Wow, I completely missed most of the discussion. I would just like to state that the FHS does call for /usr/local, used in the BSD distros. As was already stated, it was supposed to be a coming together of all the mess going on, but it failed. It's still, by default, used by most packages I know of. Binaries go in /usr/local/bin, conf files in /usr/local/etc, etc... The FHS does require /usr/local for "locally" installed software (
http://www.pathname.com/fhs/pub/fhs-2.3.html#USRLOCALLOCALHIERARCHY). But it don't require /etc/ld.so.conf to even be present (
http://www.pathname.com/fhs/pub/fhs-2.3.html#SPECIFICOPTIONS5), so the argument about ld.so.conf is moot. If I understand the FHS correctly, it is the sys admin's job to add a ld.so.conf if he/she is installing software in /usr/local. What makes the other Unix variants not compliant with the FHS is all the /usr/share stuff. Some install man pages in /usr/share/man, other in /usr/man, etc. Slackware, for example, symlinks /usr/share/man to /usr/man. There's also the /media and /mnt argument. In any case, the FHS is probably the most correct option for all Unix-like environments. Like it or not, the BSDs already comply with the important parts of FHS, and those are the parts GNUstep uses.

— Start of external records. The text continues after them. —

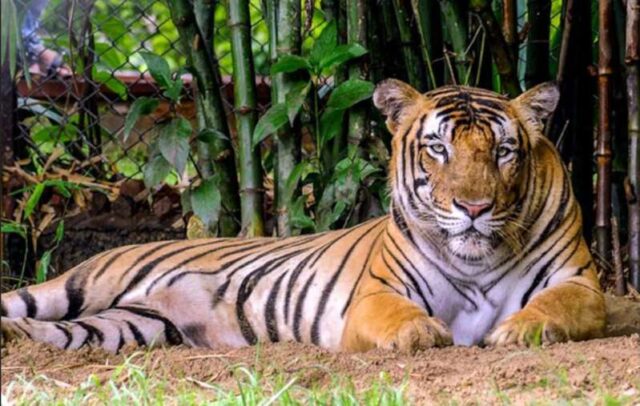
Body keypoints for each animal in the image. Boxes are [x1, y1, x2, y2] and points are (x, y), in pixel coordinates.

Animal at [1, 80, 606, 354]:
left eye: (503, 152)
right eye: (438, 148)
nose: (475, 208)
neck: (476, 261)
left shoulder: (580, 284)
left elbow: (555, 306)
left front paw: (516, 331)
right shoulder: (376, 294)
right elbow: (400, 317)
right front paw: (421, 334)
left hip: (130, 324)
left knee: (54, 332)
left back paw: (16, 338)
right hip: (77, 285)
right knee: (23, 302)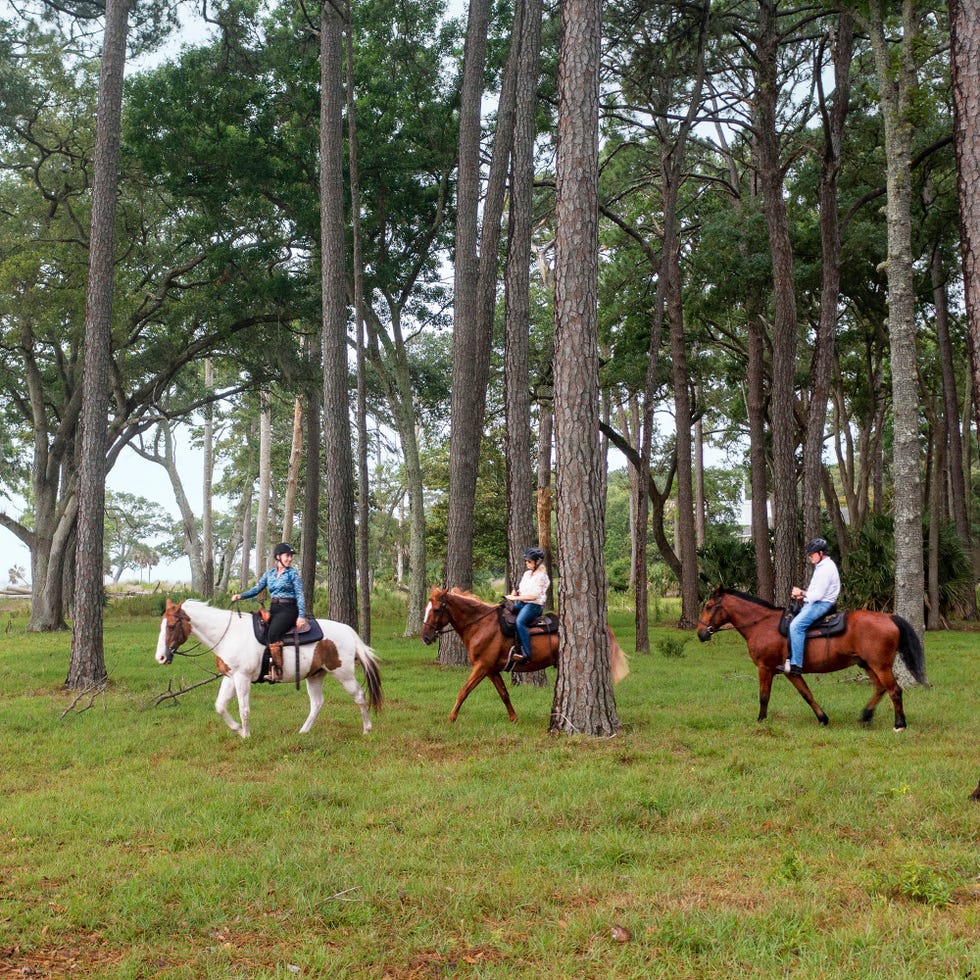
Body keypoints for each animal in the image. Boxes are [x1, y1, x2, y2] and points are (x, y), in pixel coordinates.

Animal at [154, 596, 382, 736]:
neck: (228, 634)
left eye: (172, 626)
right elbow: (220, 706)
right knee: (317, 703)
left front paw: (246, 735)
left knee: (359, 696)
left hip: (343, 673)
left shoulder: (243, 678)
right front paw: (238, 729)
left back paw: (367, 729)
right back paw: (303, 732)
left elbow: (244, 708)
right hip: (315, 675)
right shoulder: (230, 677)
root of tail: (349, 631)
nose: (161, 657)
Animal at [422, 584, 628, 724]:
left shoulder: (482, 667)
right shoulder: (491, 670)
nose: (425, 637)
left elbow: (464, 691)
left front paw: (451, 717)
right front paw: (514, 718)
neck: (481, 625)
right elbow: (504, 693)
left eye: (437, 609)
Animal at [696, 584, 928, 732]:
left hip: (880, 665)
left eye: (708, 606)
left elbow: (764, 696)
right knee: (880, 689)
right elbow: (806, 694)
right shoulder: (791, 672)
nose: (700, 633)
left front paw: (761, 720)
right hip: (867, 664)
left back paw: (899, 724)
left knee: (894, 690)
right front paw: (823, 719)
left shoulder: (765, 668)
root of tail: (889, 617)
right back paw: (866, 716)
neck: (761, 624)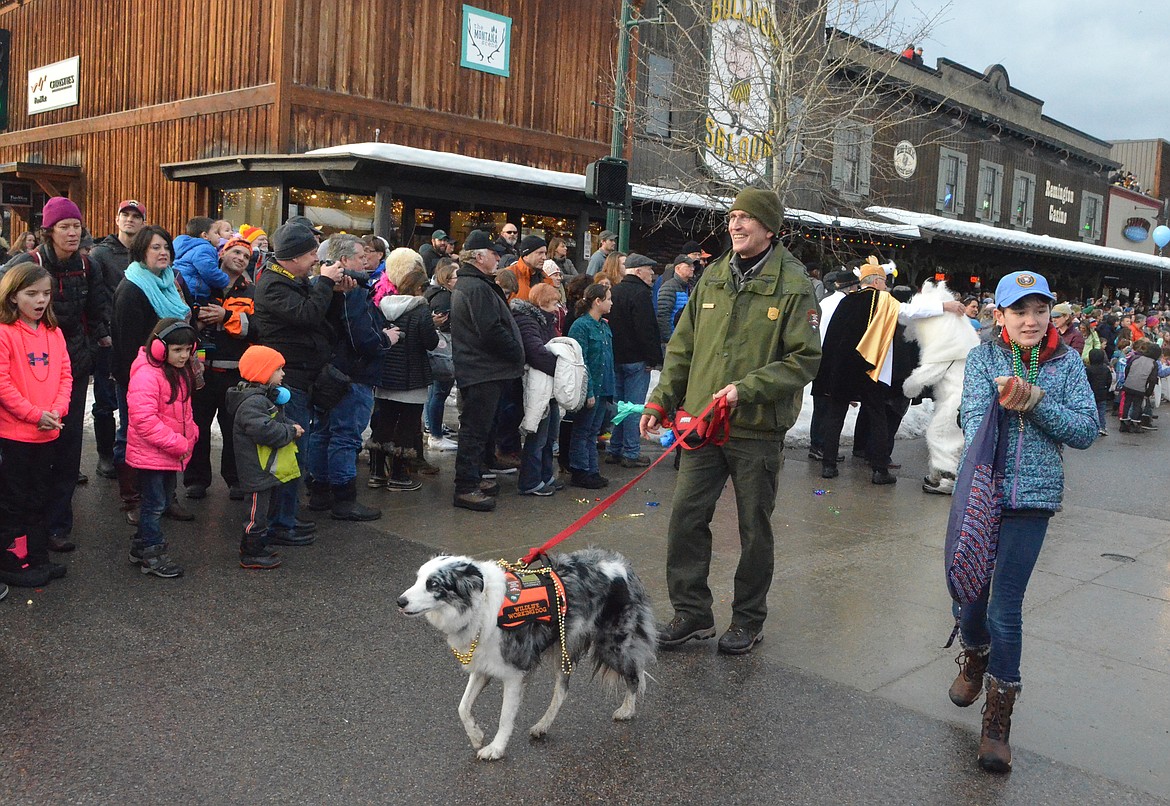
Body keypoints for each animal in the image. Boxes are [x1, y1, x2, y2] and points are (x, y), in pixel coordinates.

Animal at [400, 542, 659, 758]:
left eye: (433, 584)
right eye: (418, 579)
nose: (399, 601)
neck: (480, 605)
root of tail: (623, 565)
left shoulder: (515, 672)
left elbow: (505, 717)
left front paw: (496, 749)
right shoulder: (483, 666)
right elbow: (462, 706)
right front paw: (476, 735)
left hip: (612, 644)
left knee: (634, 676)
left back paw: (626, 710)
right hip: (563, 647)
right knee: (562, 690)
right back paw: (542, 726)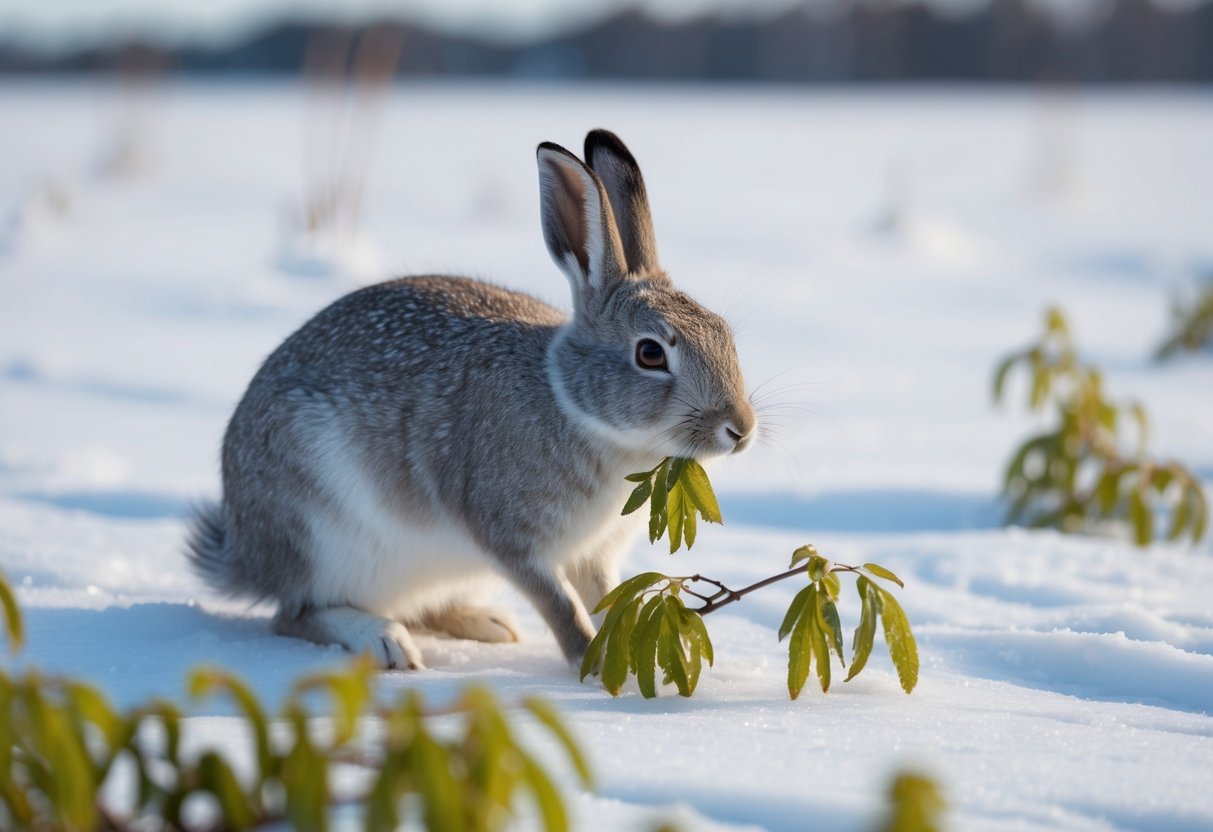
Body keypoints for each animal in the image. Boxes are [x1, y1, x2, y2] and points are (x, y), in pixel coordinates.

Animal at [186, 129, 757, 670]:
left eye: (724, 333)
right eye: (650, 353)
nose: (741, 428)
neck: (576, 409)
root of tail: (245, 553)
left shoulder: (592, 553)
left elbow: (608, 598)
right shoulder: (510, 539)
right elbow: (559, 604)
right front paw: (589, 662)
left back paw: (487, 623)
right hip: (323, 534)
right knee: (295, 613)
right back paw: (384, 641)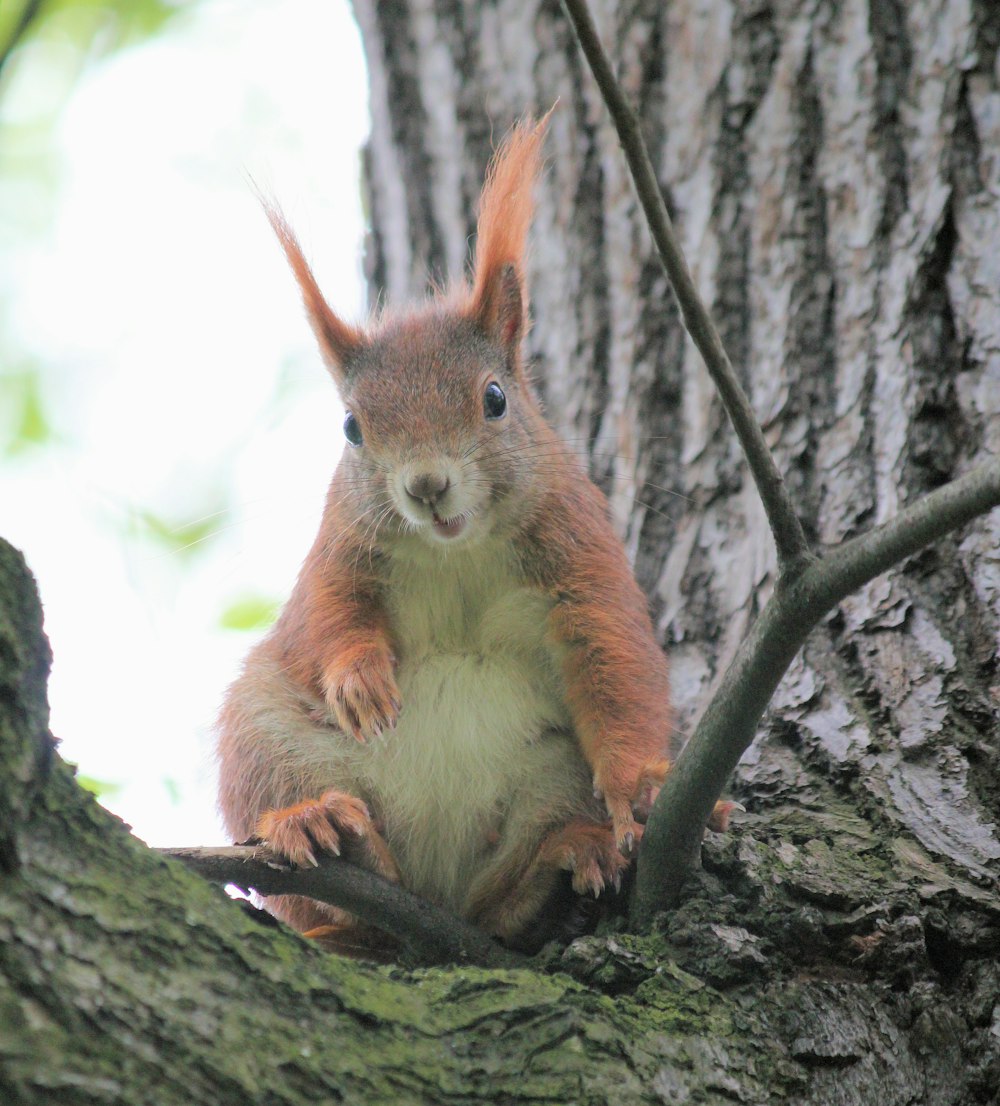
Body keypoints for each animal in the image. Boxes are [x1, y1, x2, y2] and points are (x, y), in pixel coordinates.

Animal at [216, 118, 685, 951]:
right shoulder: (338, 549)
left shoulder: (580, 553)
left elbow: (616, 660)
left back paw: (563, 859)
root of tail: (429, 896)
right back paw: (325, 829)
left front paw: (638, 788)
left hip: (548, 780)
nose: (426, 486)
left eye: (495, 398)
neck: (457, 550)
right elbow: (326, 618)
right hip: (264, 735)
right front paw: (359, 680)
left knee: (498, 904)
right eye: (351, 427)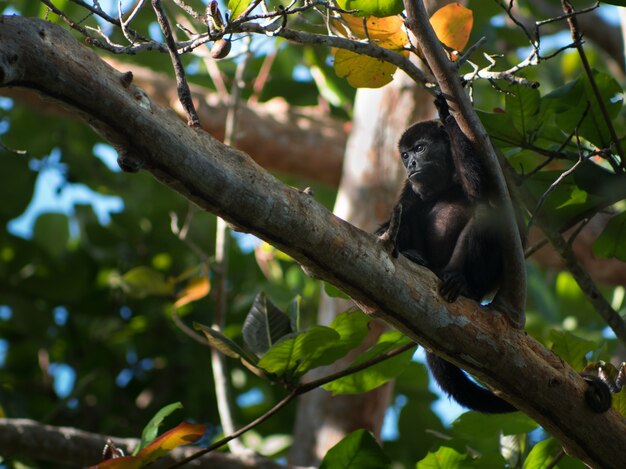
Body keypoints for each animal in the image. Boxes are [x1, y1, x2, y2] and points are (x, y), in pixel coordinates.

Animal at [376, 96, 608, 414]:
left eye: (420, 149)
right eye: (405, 155)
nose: (410, 163)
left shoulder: (492, 169)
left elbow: (487, 199)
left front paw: (449, 116)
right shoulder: (409, 187)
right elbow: (392, 220)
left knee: (485, 215)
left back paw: (459, 282)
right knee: (409, 216)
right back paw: (414, 257)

As was already linked a few times, the GNU coding standards require adherence with a few installation dir variables. Shouldn't GNUstep have something like that? If I remember correctly, most GNU package have --with-libexecdir=, --with-prefix=, etc options in configure.
Sorry if I don't make a lot of sense, I just wanted to throw everything going through my head down.